HSF1 Activator Azadiradione Ameliorates Parkinson’s Disease and Extends Lifespan in Preclinical Models: Analysis of Underlying Molecular Mechanism

Parkinson’s disease (PD) affects millions worldwide, with no efficient therapy currently available. A major cause of the initiation and progression of this degenerative disease is the dysfunctional cellular protein quality control system (PQC), leading to the accumulation of toxic protein aggregates in neurons. We previously reported azadiradione (AZD), a small molecule (MW 451 Da), as a potent inducer of heat shock factor 1 (HSF1) activity, which could alleviate cellular toxicity induced by misfolded proteins by upregulating the levels of inducible molecular chaperones and proteasome activity. Here, we show the multifaceted effect of AZD in enhancing the capacity of PQC machinery in cells, fruit flies, and a PD mouse model.
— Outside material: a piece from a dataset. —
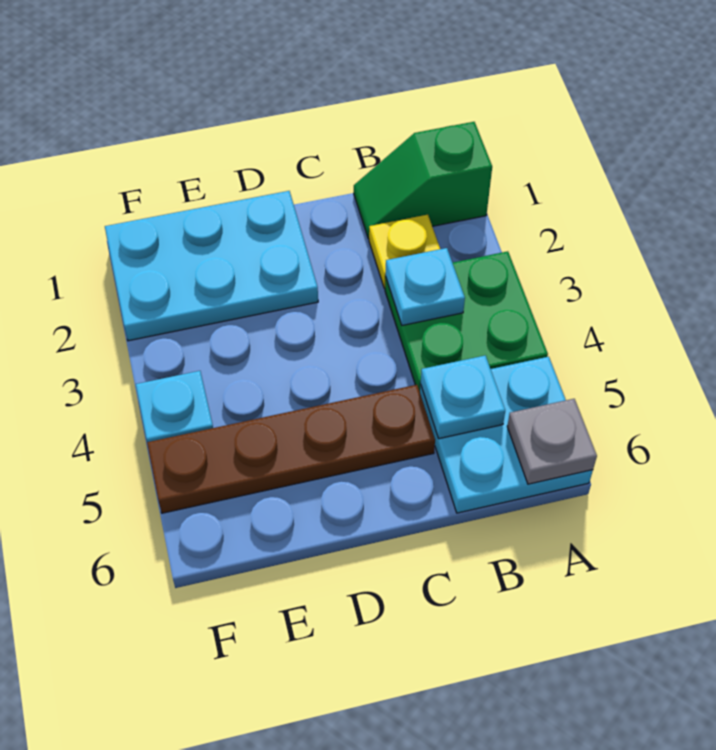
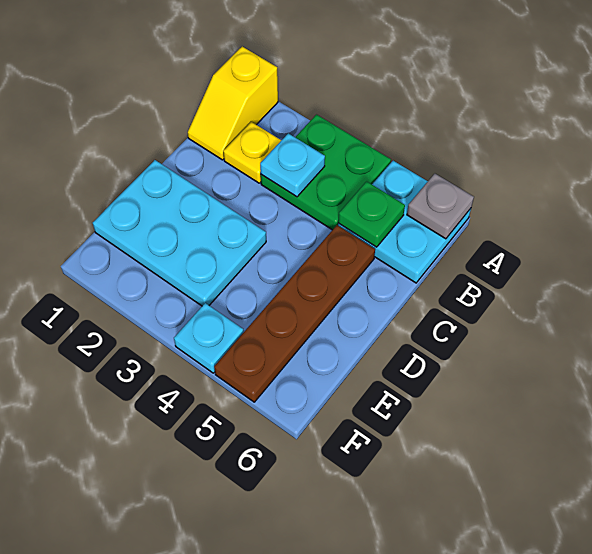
green 1x2 slope [354,122,492,239] -> yellow 1x2 slope [188,47,278,160]
cyan 1x1 plate [421,356,505,439] -> green 1x1 plate [338,181,405,247]
cyan 2x3 plate [105,191,318,341] -> cyan 2x3 plate turned to [93,160,266,306]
AZD activated HSF1 by promoting its phosphorylation at S326 through MEK. In parallel, AZD boosted protein degradation through increased chymotrypsin-like proteasome activity, upregulation of the ubiquitin ligase CHIP. AZD induced autophagy, marked by elevated levels of Beclin 1, ATG7, and ULK1 phosphorylation at S555, along with mTORC1 inhibition via AMPK activation. Surprisingly, the calorie restriction pathway was also upregulated upon AZD treatment, as demonstrated by the enhanced phosphorylation of FOXO3 and FOXO1, along with increased activity of their target enzymes SOD and catalase. Notably, AKT activity was also suppressed in AZD-treated cells. In vivo, AZD improved motor function, dopaminergic neuron survival, and tyrosine hydroxylase activity in an MPTP-induced mouse model of PD, and extended lifespan in Drosophila without compromising fertility or mobility. These findings highlight AZD as a promising therapeutic candidate for restoring PQC and mitigating PD pathology.